The major speech of the night was “Development and Freedom.” Dr. Hailu Araya delivered that speech coolly and systematically to a very serious crowd. Following Amrtya Sen, an internationally acclaimed noble Laureate, Dr. Araya convincingly argued that true development must be grounded on freedom and the human self cannot produce its material necessities (food, shelter and clothing) under the condition of non-freedom. He noted that freedom is to development as love is to a functional relationship. Where there is coercion, there is no development. You cannot fool people by handing them condominiums and other commodities to exact their obligations to government. A lasting development must be founded on freedom — freedom of thought, of speech and assembly. Given these freedoms, he argued, the creativeness and energies of the people will flow and propel the engine of development. For him, Kinjit aspires to be the party of freedom, the party that will devote itself to the preservation of the dignity of the Ethiopian person. He credited the existing regime forsaking to spread this freedom, but not adequately. His party will translate some of the ideals of the existing regimes into practicable ideas.
Freedom, for the mighty doctor, is the pillar of the open society that his party seeks to give those Ethiopians who will choose Kinjit as their new party.
Engineer Gizachew Shiferaw’s carefully crafted speech thanked the crowd for their relentless support of the party. He wisely addressed the sensitive topic of the non-attendance of Engineer Hailu Shawel as an act of a misunderstanding and a matter of different manners of work. He also expressed his gratitude to the Ethiopians who voted for the party in the recent elections, a point that he underscored, when he briefly joined the guests at a dinner table and he sat next to two highly respected Ethiopian personalities in Boston, Mr. Getachew Selassie and Lt. Col. Shemeles Gelaye and his wife, Fesesework Cheirent while effusively socializing with them,
He said, “The kindness of our supporters far exceeded the sacrifices that we tried to make. Our supporters were too kind to us.”
His interactive abilities with the guests was a symbol of the type of collective leadership guided by respect for the masses that the party wishes to give the Ethiopian people when it comes to power. This particular leader was open, humble and unafraid to speak his mind.
The voices of Dr. Berhanu Nega and Mr. Brook Kebede emerge in response to important questions on tolerance and the prospects of a fair and free election in the next round of Ethiopian politics.
While reflecting on the theme of tolerance, a major topic in Dr. Berhanu Nega’s recent book (The Dawn of Freedom) written from prison, he joined forces with Dr. Hailu Araya’s project, and presented tolerance as the second foundation of an open society. He impressively argued that tolerance is the pivot to the preservation of an open society, and that the mental development of the human being cannot occur, if the individual’s freedom to speak, to think, and therefore to grow, is seriously curtailed. For Dr. Nega, the dignity of the human person requires the necessary and sufficient condition of the tolerance of opinions, views, and needs of the individual person. A major feature of tolerance is practicing of resolution of internal differences through dialogue and debates and not through guns. A repeated practice of these virtues will eventually produce the corresponding moral/ political democratic virtues. An open society must procure toleration with freedom as the foundation of an ideal democratic regime.

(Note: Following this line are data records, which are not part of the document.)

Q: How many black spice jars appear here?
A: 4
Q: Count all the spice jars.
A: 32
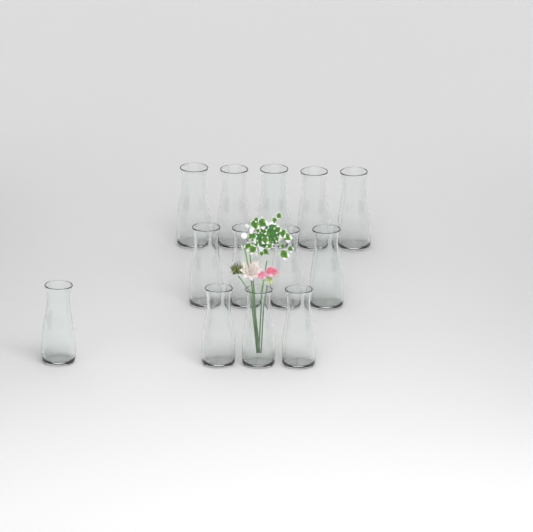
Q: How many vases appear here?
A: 13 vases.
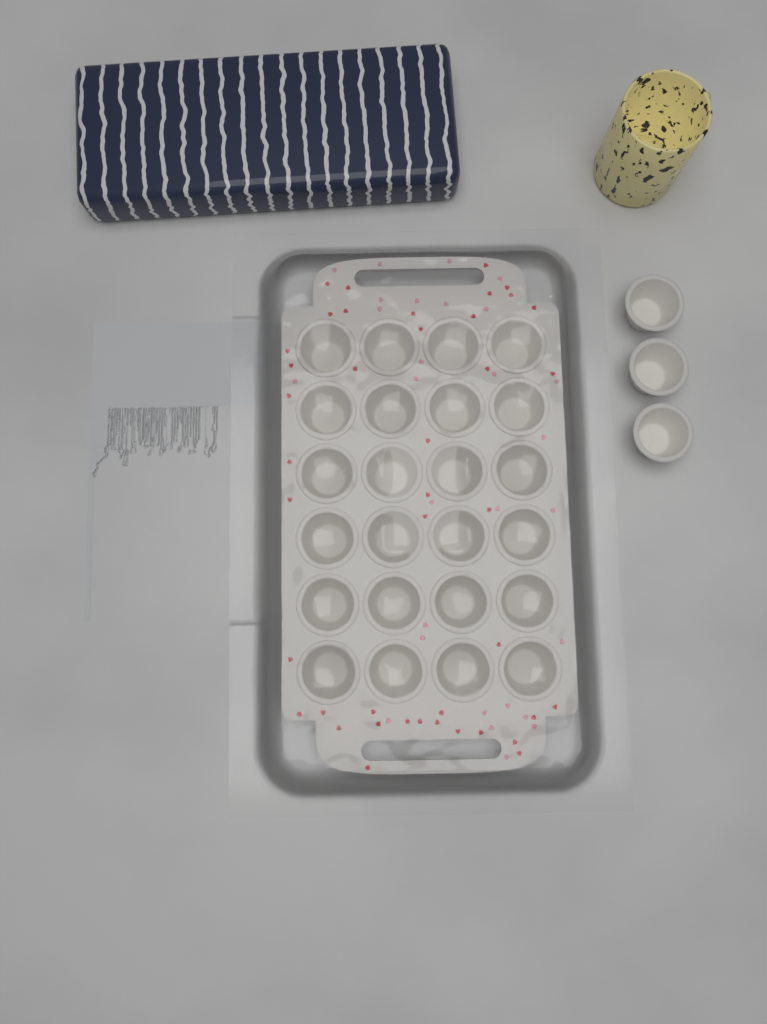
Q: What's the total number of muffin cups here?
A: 27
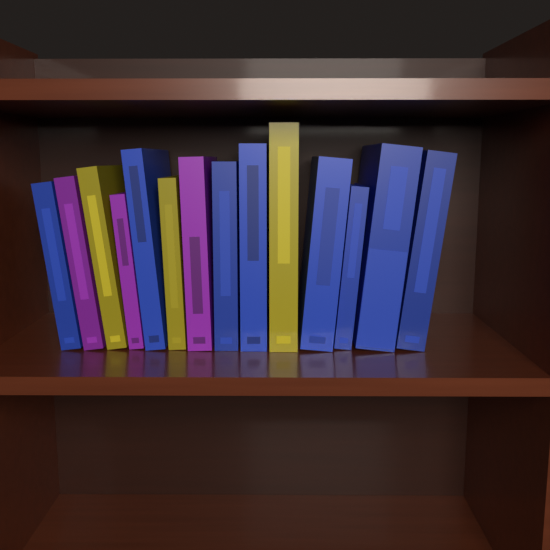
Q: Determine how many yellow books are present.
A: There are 3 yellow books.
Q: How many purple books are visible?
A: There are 3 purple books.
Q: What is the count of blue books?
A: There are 8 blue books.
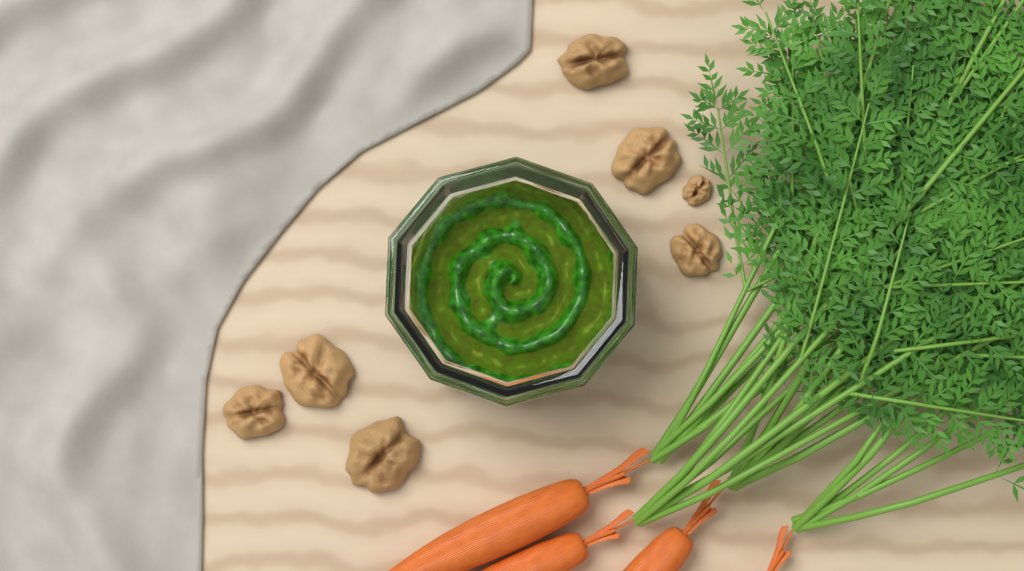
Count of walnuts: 7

Ms. Birtukan’s public letter was an example of an appeal to the chair to return to the table of tolerance where differences can be resolved through reasoned dialogue.
Mr. Brook Kebede’s strategic abilities were evident in his carefully thought out counsel to members of his party. He teaches that building a party is hard work and that the ultimate forces are the people and not the leaders, and that the mobilization of the people for the success of the party is the key. For Mr. Kebede, important political virtues such as the loyalty of the followers can be secured only if the people actively participate in shaping their destiny.

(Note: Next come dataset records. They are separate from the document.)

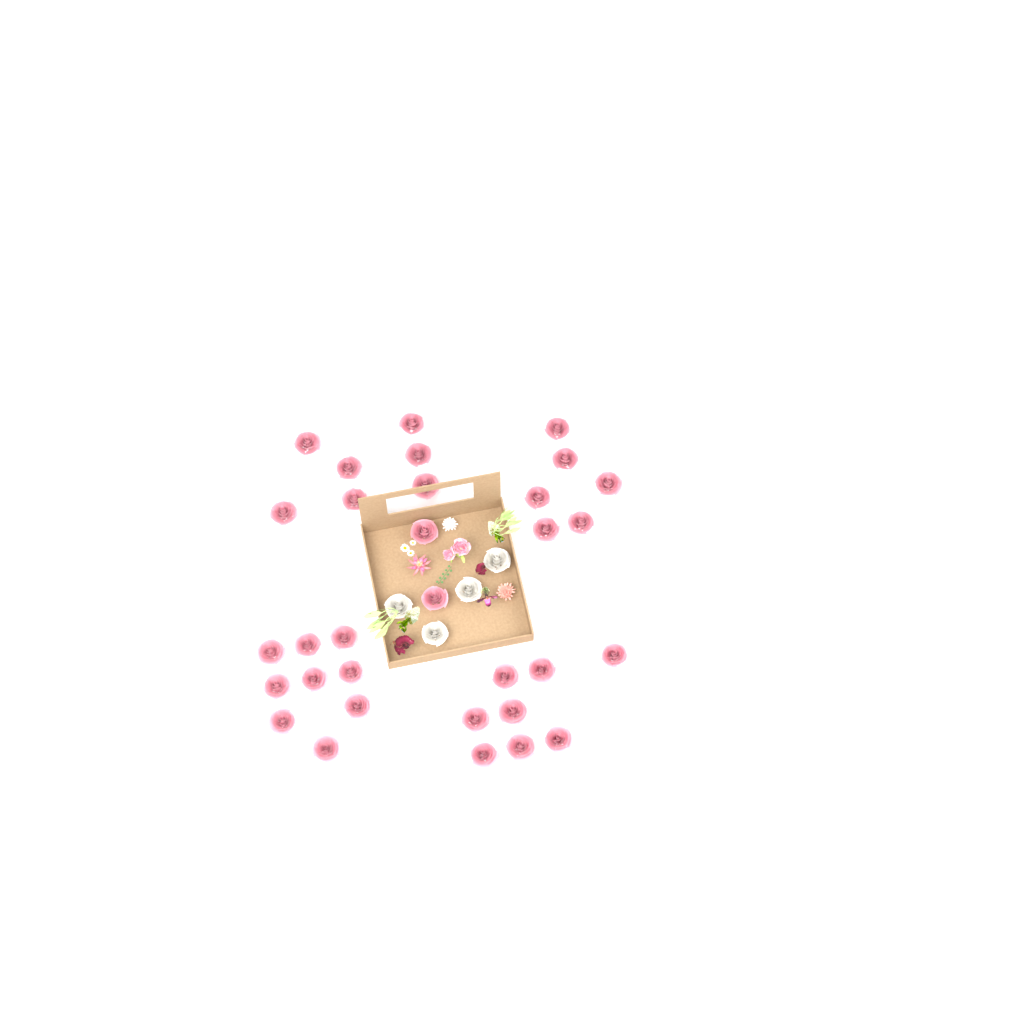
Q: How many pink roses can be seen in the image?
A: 32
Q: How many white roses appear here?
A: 4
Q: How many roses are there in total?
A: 36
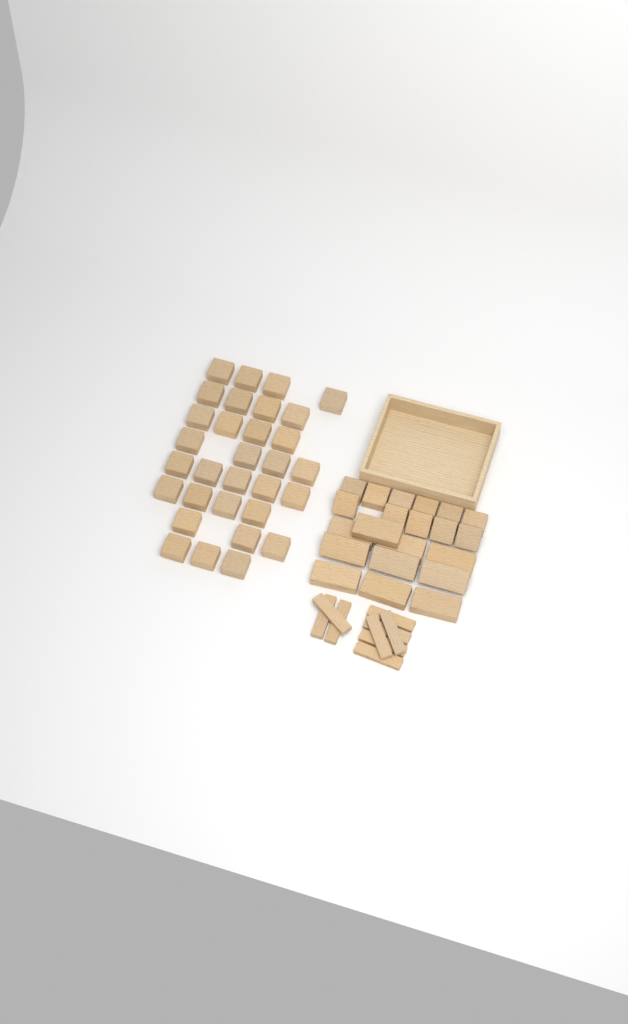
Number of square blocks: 42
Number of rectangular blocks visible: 10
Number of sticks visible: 9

Before the night ended at 12:30 AM, all the delegates agreed that the next election can take place freely and fairly only and only if Kinjit, as the emerging party, organizes itself effectively as the party of the people, not a party above the people. Expanding its base, and hence a function of its fundraising plans, must be given a top priority.

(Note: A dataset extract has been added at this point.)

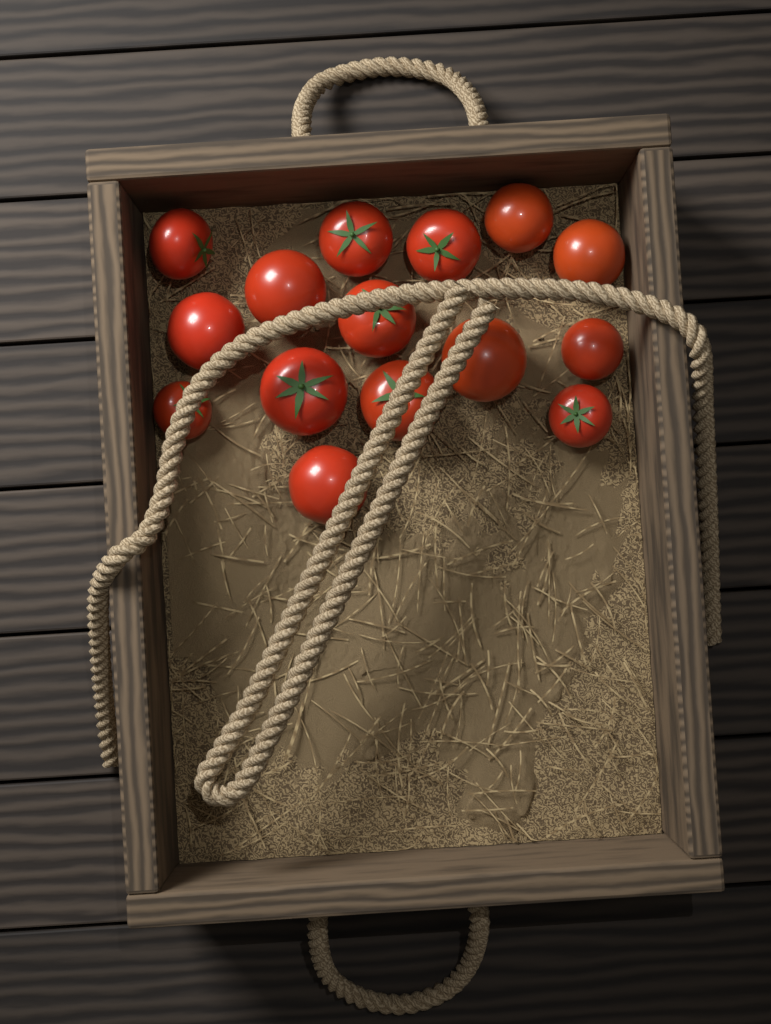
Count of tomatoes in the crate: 15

Ms. Birtukan, the accomplished lawyer, summed up the event by synthesizing the themes of the delegates, and stressing that a peaceful strategy of winning the next election is the singular purpose of Kinjit, the major Ethiopian party of the future.
The festive night graced itself when the gifted poet, Ms. Deberitu Negash, who is affectionately called Debere, hailed the gorgeous Ms. Birtukan. Debere’s finest words of adulation were when she acknowledged how Ms. Birtukan managed to sustain herself behind the bars of the prison with such poise and dignity. “We are committed to you, our heroine — and we shall never leave you,”
The poet heralded Ms. Birtukan name and the crowd joined the poet and sung the queen’s praises, and thus ended a night that will go in the annals of modern Ethiopian history as one great democratic party of hearts.